Pero en cuanto se desencadena el proceso idolátrico, los frutos empiezan a disminuir y comienza el declive inexorable de la comunidad, que algunas veces es anunciado por sus profetas, que siguen sin ser escuchados. «Serán destruidos los altozanos idolátricos, el pecado de Israel. Cardos y abrojos crecerán en sus altares, gritarán a los montes: ¡cubridnos!, y a los collados: ¡aplastadnos!» (10,8).
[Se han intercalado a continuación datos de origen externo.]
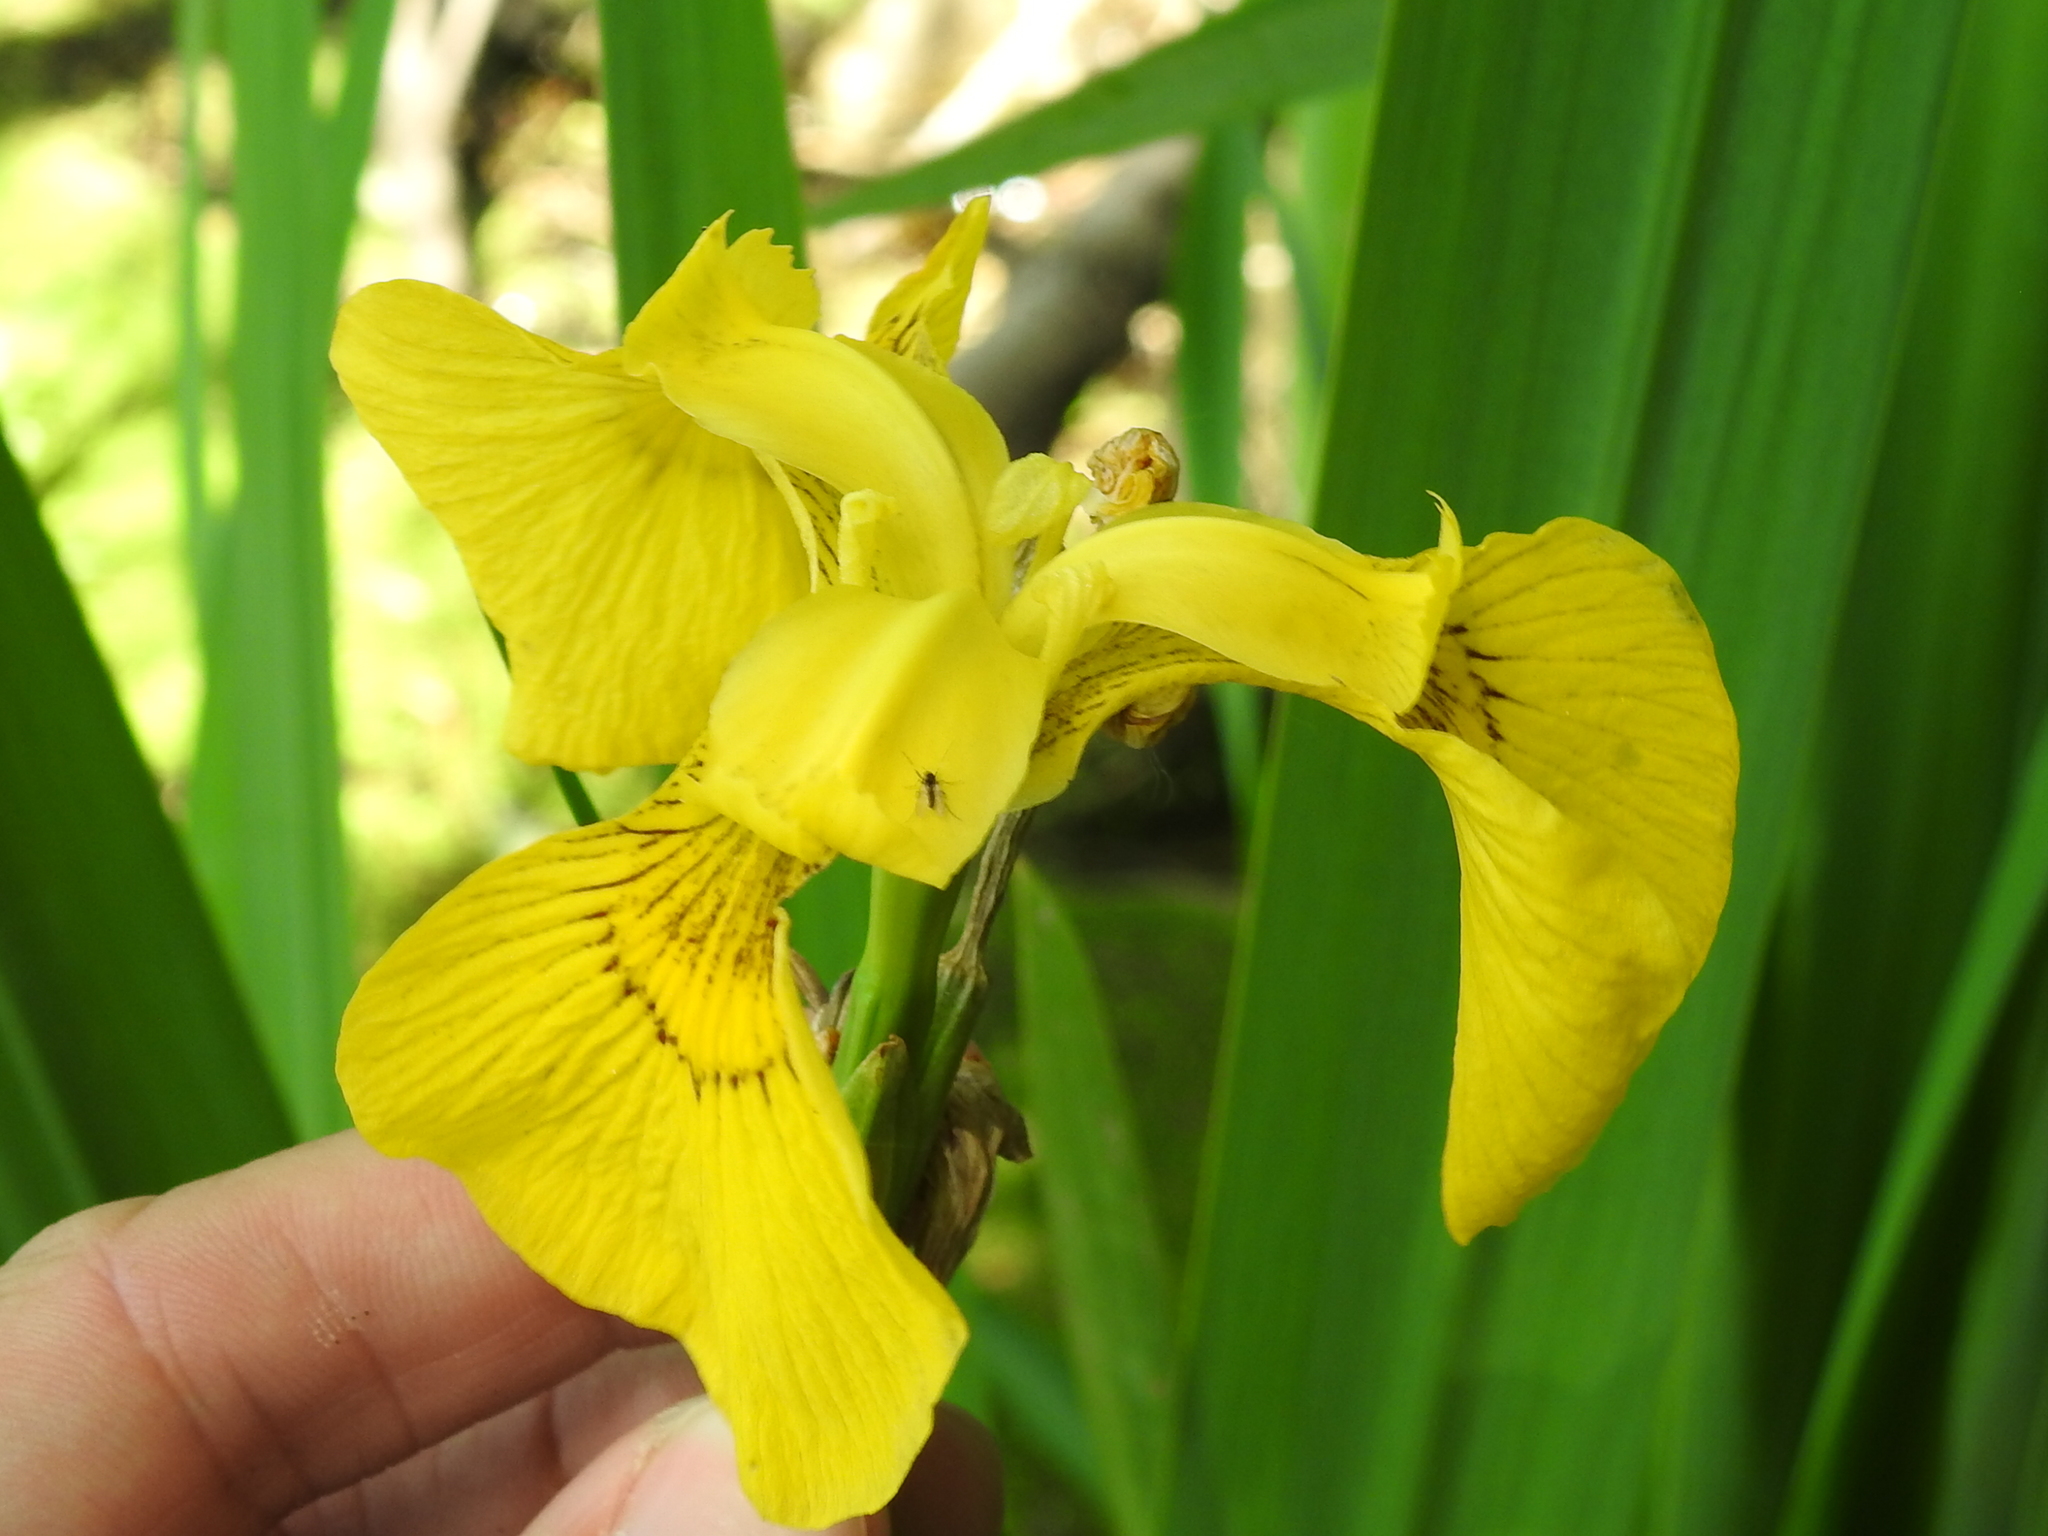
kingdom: Plantae
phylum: Tracheophyta
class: Liliopsida
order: Asparagales
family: Iridaceae
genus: Iris
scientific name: Iris pseudacorus
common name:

El declive comunitario comienza precisamente en el momento de la máxima abundancia de los frutos que generan la multiplicación de los altares, aunque estos se creen con la convicción de adorar al mismo Dios del principio – si los profetas no desenmascaran nuestras idolatrías, nosotros seguimos tranquilamente creando de buena fe pequeños altares para los ídolos a los que daremos el nombre de YHWH y de Jesús –. La comunidad no vive el aumento de estelas y de obras que celebran el éxito, el orgullo por la fuerza del imperio creado y el incremento del número de miembros («has confiado en tu poder, en la multitud de tus soldados»: 10,13) como una traición ni, tanto menos, como idolatría, sino como un elogio del carisma y de sus frutos.

Sin embargo, el mensaje de Oseas y de los profetas es tremendo y clarísimo: cuando el pueblo comienza a multiplicar los altares y las estelas, cuando se siente fuerte y poderoso gracias a los frutos que está dando, ya ha entrado en el culto idolátrico, aunque no sea consciente de ello. Sin embargo, los profetas lo saben, aunque tal vez solo ellos. Ellos critican nuestros imperios, y cantan el desierto, la tienda móvil y la desnuda riqueza de la voz sola. Saben que solo la pequeñez y la debilidad pueden escuchar y acoger una promesa infinita de gratuidad. Y nos invitan a desmontar nuestras torres, a destruir los altares y las estelas, a volver a ser arameos errantes pobres y libres. Pero a nosotros nos gustan demasiado las ilusiones y no les hacemos caso. Y ellos siguen con su canto.